If flat-Earthers won’t be persuaded by a simple photo showing them that the Earth is round, then all of these other complex mathematical proofs are rather unnecessary.

It’s like trying to prove that a giraffe has four legs. If showing the skeptic a photo of a 4-legged giraffe won’t persuade him, then what else is needed?

It works by pushing the buttons on the remote, and the show comes up on the TV. And you can’t explain that if the Earth is a sphere. Therefore, the Earth must be flat!

Don’t bother trying to explain it as if the Earth is a sphere. I just said you can’t do that, so you’re wasting your time.

They don’t even believe in satellites.

The problem will soon go away as all Flat Earthers, not using GPS since it can’t work without satellites, get lost forever.

If I believed in the flat earth, I would probably say the sky (which is a solid dome) reflects the radio signal from a ground-based transmitter.

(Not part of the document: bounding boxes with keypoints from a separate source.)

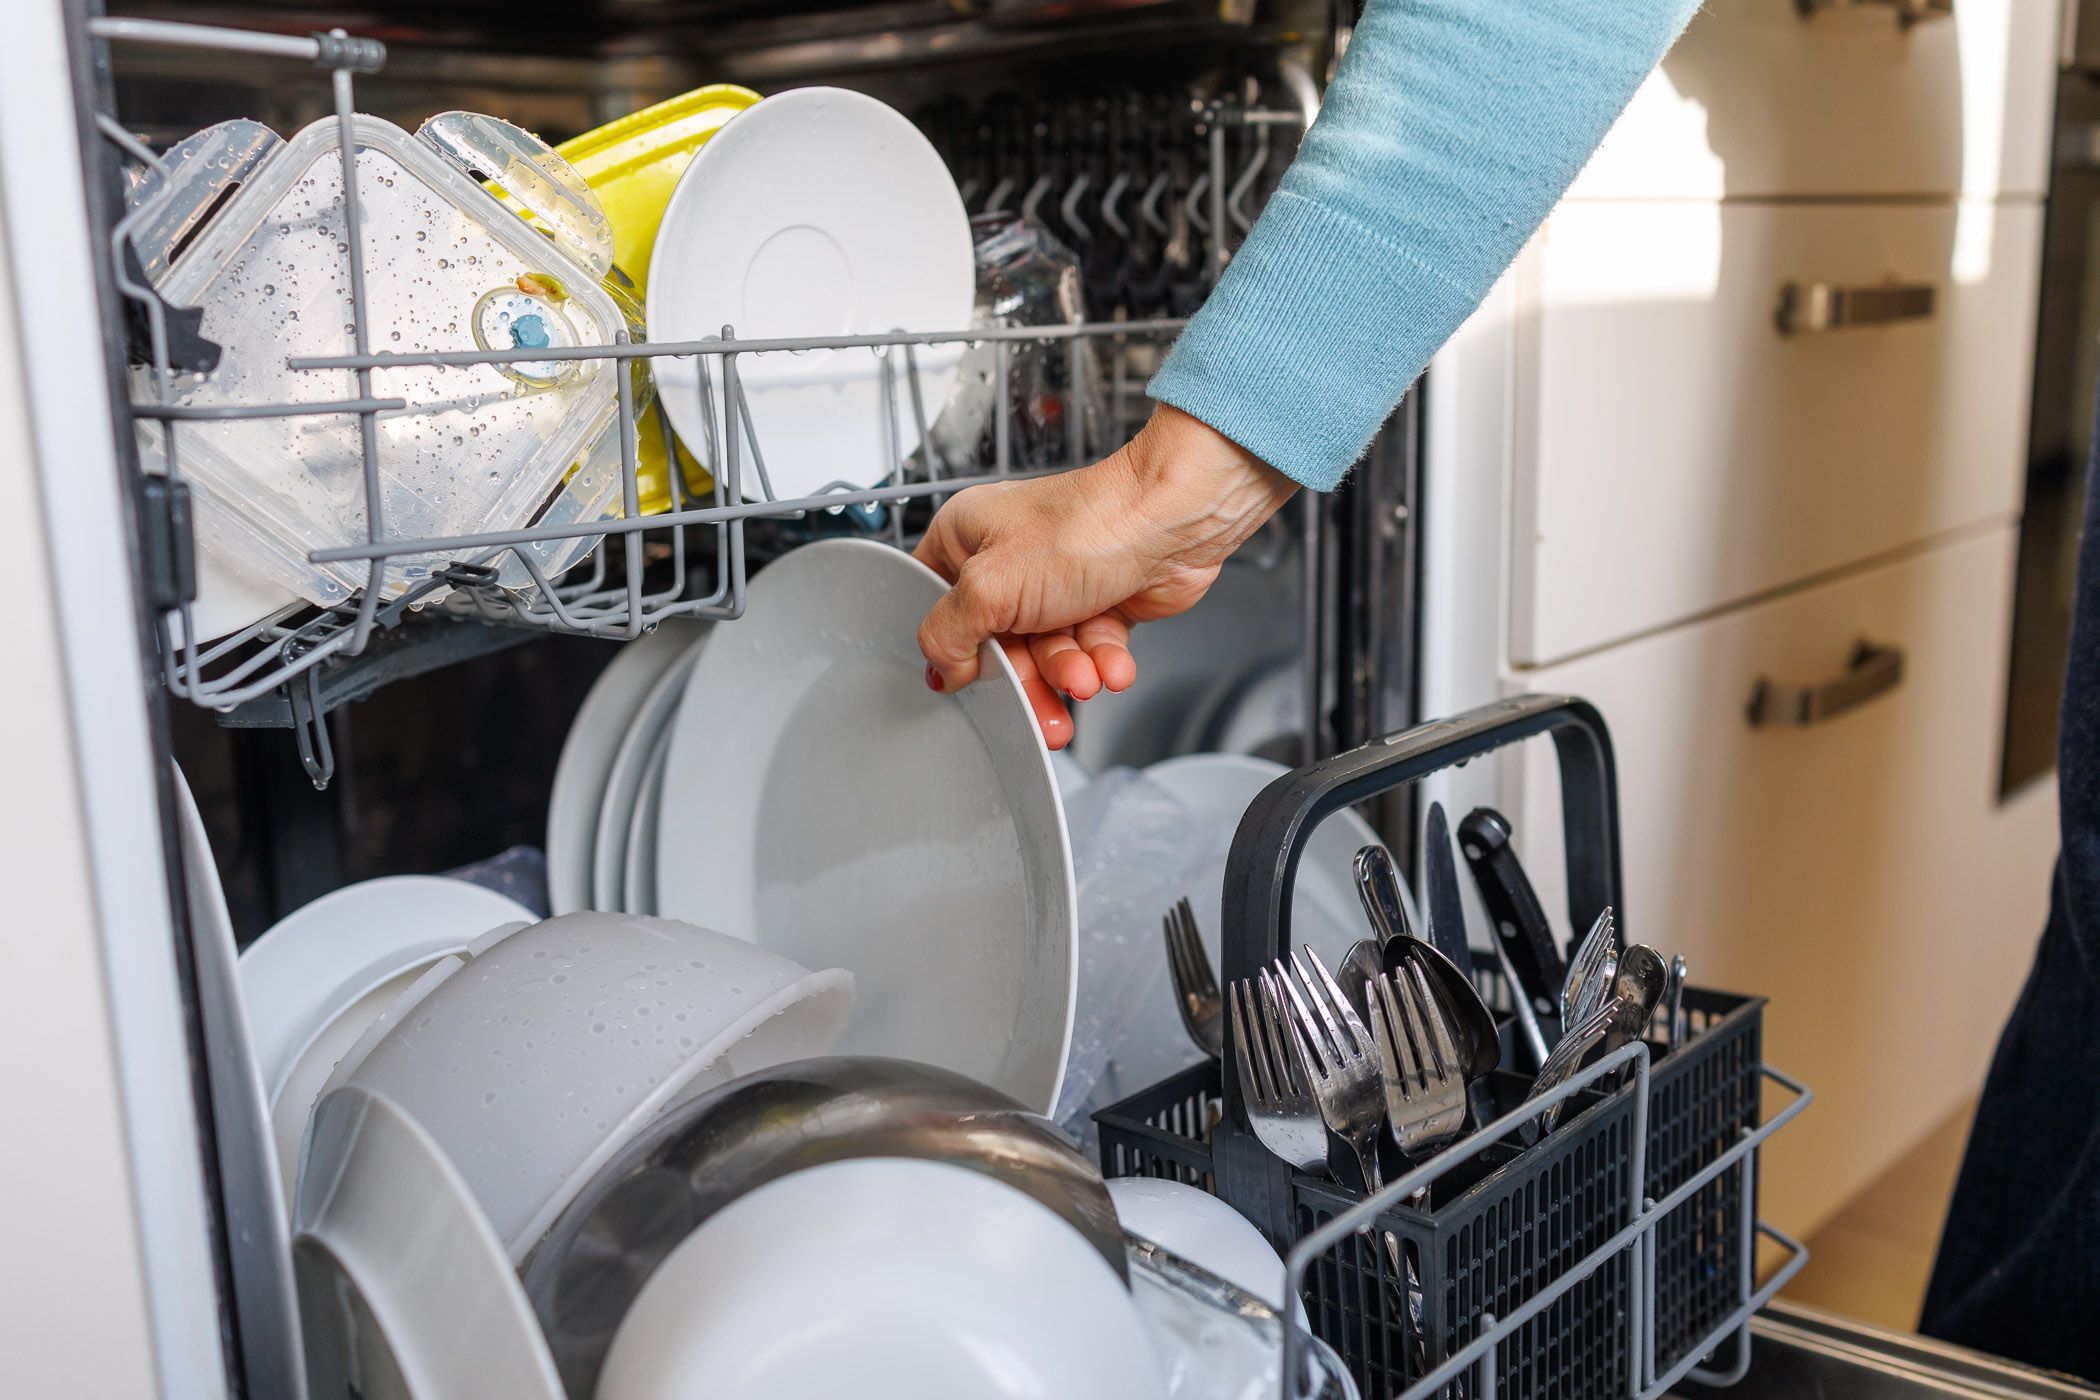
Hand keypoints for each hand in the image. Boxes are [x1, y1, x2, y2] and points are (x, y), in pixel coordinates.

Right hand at [914, 404, 1299, 747]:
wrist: (1173, 523)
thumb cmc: (1087, 527)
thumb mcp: (990, 588)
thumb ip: (948, 634)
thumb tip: (941, 668)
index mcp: (967, 538)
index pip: (935, 604)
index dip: (949, 645)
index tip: (967, 676)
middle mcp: (1008, 559)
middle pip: (997, 643)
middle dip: (1026, 680)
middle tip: (1041, 708)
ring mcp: (1054, 581)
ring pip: (1046, 654)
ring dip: (1068, 674)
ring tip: (1085, 679)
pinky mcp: (1098, 601)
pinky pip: (1088, 650)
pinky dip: (1101, 663)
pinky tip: (1110, 666)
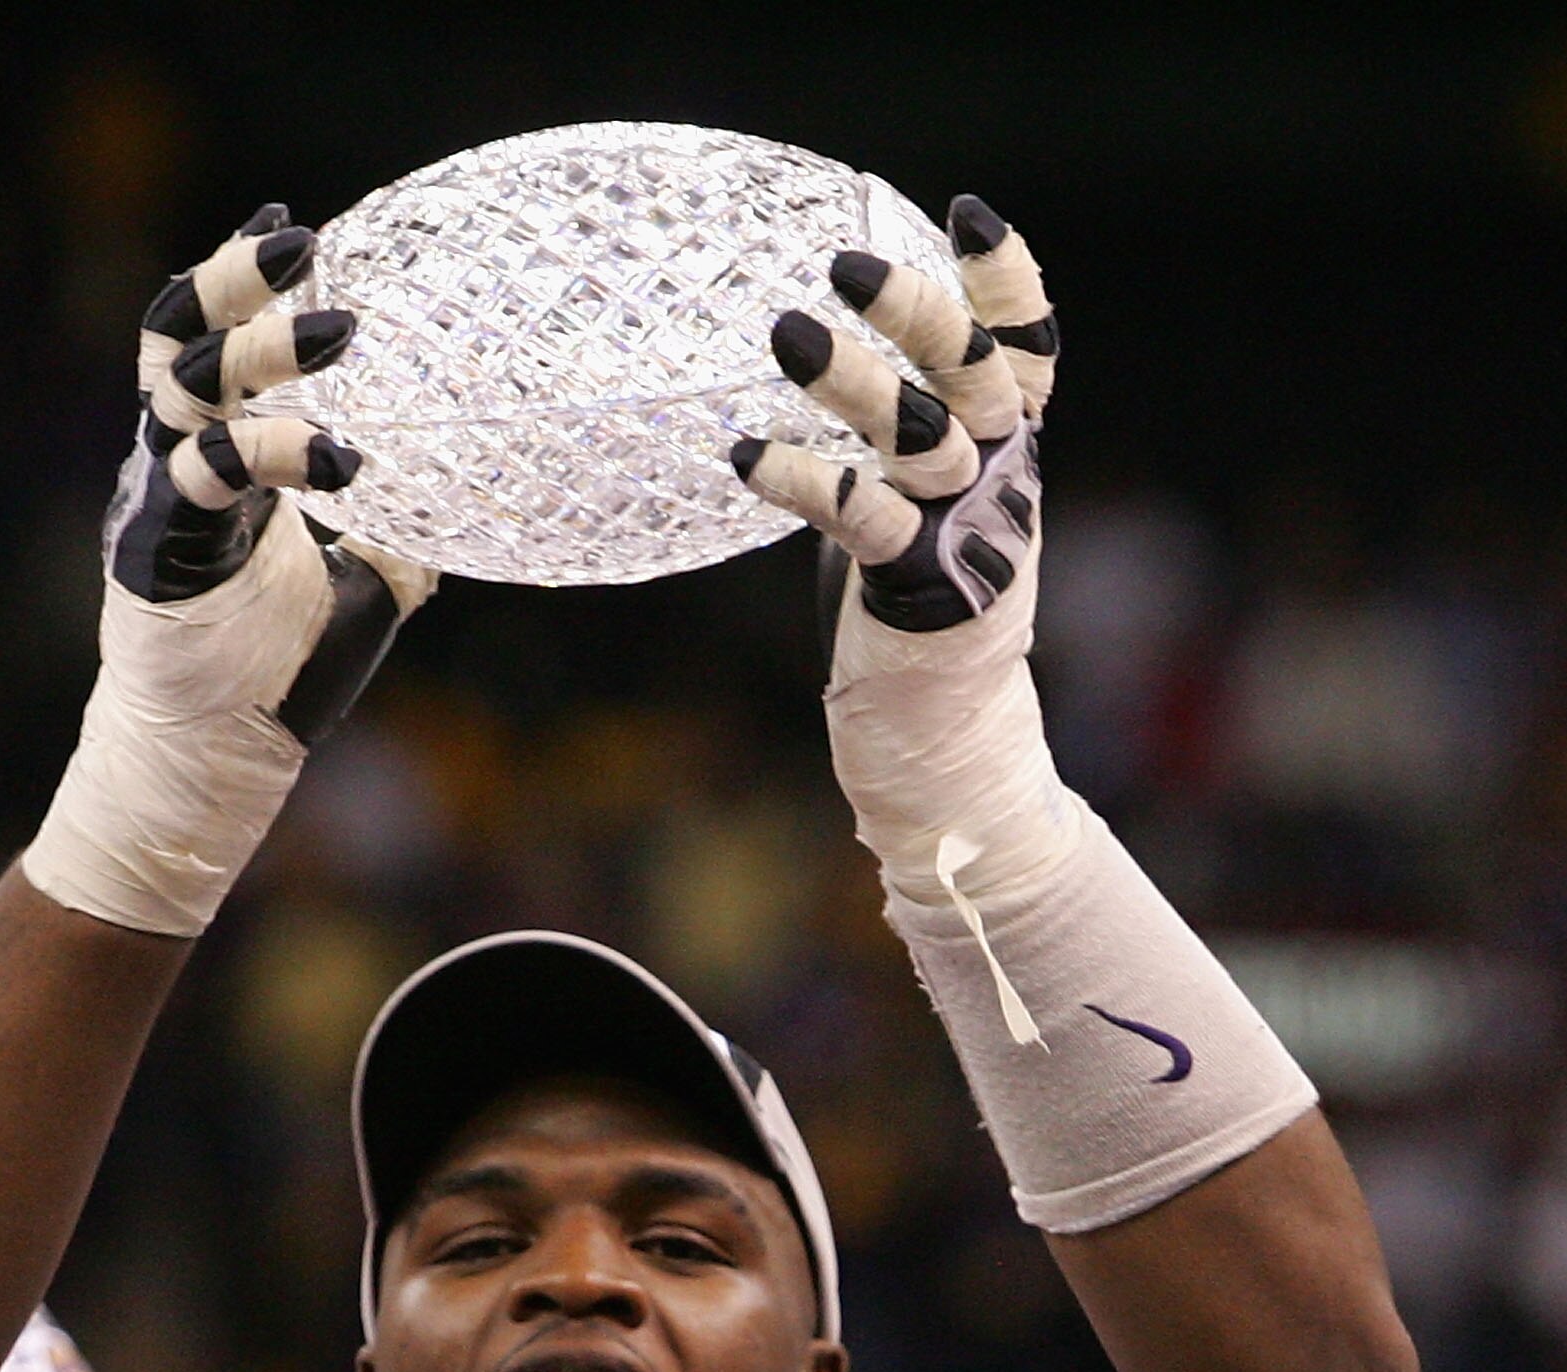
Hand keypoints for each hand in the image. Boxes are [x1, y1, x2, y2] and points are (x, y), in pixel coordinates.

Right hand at [21, 205, 435, 936]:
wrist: (219, 760)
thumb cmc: (279, 677)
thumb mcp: (364, 589)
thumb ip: (402, 538)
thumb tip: (477, 509)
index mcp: (211, 460)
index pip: (208, 340)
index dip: (236, 278)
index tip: (290, 225)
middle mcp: (173, 466)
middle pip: (180, 341)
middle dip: (234, 284)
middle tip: (302, 245)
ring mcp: (159, 504)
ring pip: (185, 395)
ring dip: (258, 353)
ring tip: (339, 331)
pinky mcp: (158, 554)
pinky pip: (204, 482)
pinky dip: (269, 456)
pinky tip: (342, 461)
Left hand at [732, 197, 1072, 904]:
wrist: (945, 750)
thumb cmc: (914, 619)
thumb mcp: (922, 513)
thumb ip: (904, 443)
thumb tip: (832, 364)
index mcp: (1011, 454)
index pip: (1031, 350)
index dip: (1009, 282)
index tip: (968, 214)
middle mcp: (1002, 484)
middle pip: (974, 374)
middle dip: (917, 311)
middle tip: (847, 263)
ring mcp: (967, 537)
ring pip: (921, 436)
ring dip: (854, 381)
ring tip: (787, 331)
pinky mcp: (922, 593)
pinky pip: (864, 519)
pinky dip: (804, 479)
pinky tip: (746, 454)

We can prove that the earth is round, not flat (and have done so, abundantly). The problem is not a lack of proof, it is a reflexive dismissal of any proof, either by claiming it to be measurement error, or by showing that the flat-earth model can also account for those observations (without going into the details of the exact values/calculations, which would unequivocally show the flat-earth model to be incorrect), or by claiming fraud/conspiracy.

It’s a bit like the speed of light being constant no matter what, with all else bending to conform to that constant: flat-earthers hold that the earth is flat, and that this is an incontrovertible truth, and all else must be made to somehow conform to that constant. The existence of satellites, the Apollo missions (and any “photographs” that come from it), the durations of long-haul international flights (which fit a sphere but not a flat earth), the measured details of the apparent motion of the sun and moon as seen from multiple locations on the earth’s surface (which can’t be duplicated by solar/lunar discs circulating above a flat earth), transantarctic flights - all can be dismissed as fraud/conspiracy, error, or unverified by someone who hasn’t personally experienced/measured them and never will.

This doesn’t prove anything if you believe that the people who operate the GPS network are part of the conspiracy. There were ground-based navigation systems before GPS, like Loran-C. They weren’t as accurate as GPS, but it’s not easy to explain or demonstrate why GPS is inherently more accurate.

For those with an idle curiosity of the flat earthers, I’d recommend just click on the comments button on any NASA Facebook post. They are legion. You’ll get a good idea of their main talking points (“The horizon is always eye level!”, “Water always finds a level”, “Where are all the satellites?!”, and “water doesn’t stick to a spinning ball!”), as well as see several truly committed people who dedicate far too much time trying to engage them with actual facts.

They have been struggling with this. How can you get on an airplane and fly in a straight line from Santiago Chile to Sydney Australia without passing over California, as the FECT map would suggest? In order to deal with this, they have been investigating some sort of discontinuity theory, akin to the Earth itself being populated with wormhole-like distortions that make curved lines seem straight. I am at a loss to find a link for this, though.

A map of Magellan’s 1521 route on a flat Earth.

Hmm, how about compasses? There is a magnetic north, and all compasses point to that, but how does magnetic south work?

The magnetic field from a simple dipole magnet looks like this. If a vertical magnet was deep under the center (north pole) of a flat earth, all compasses on earth would point to it.

Imagine an array of bar magnets arranged in a circle under the flat earth: the magnetic-north of each bar magnet points toward the north pole, and the magnetic-south of each bar magnet points toward the antarctic ice-wall (maybe I’ve got that backwards?). Consistent with our observations of compass behavior, the magnetic field lines would be parallel to the surface of the flat-earth, and would form radials from the north pole (at the center of the flat-earth) to the antarctic ice wall.

This would not explain magnetic dip, particularly the fact that dip reaches 90 at the magnetic south pole (see map at link). But the common flat-earther won’t accept any measurements of this that he does not make for himself.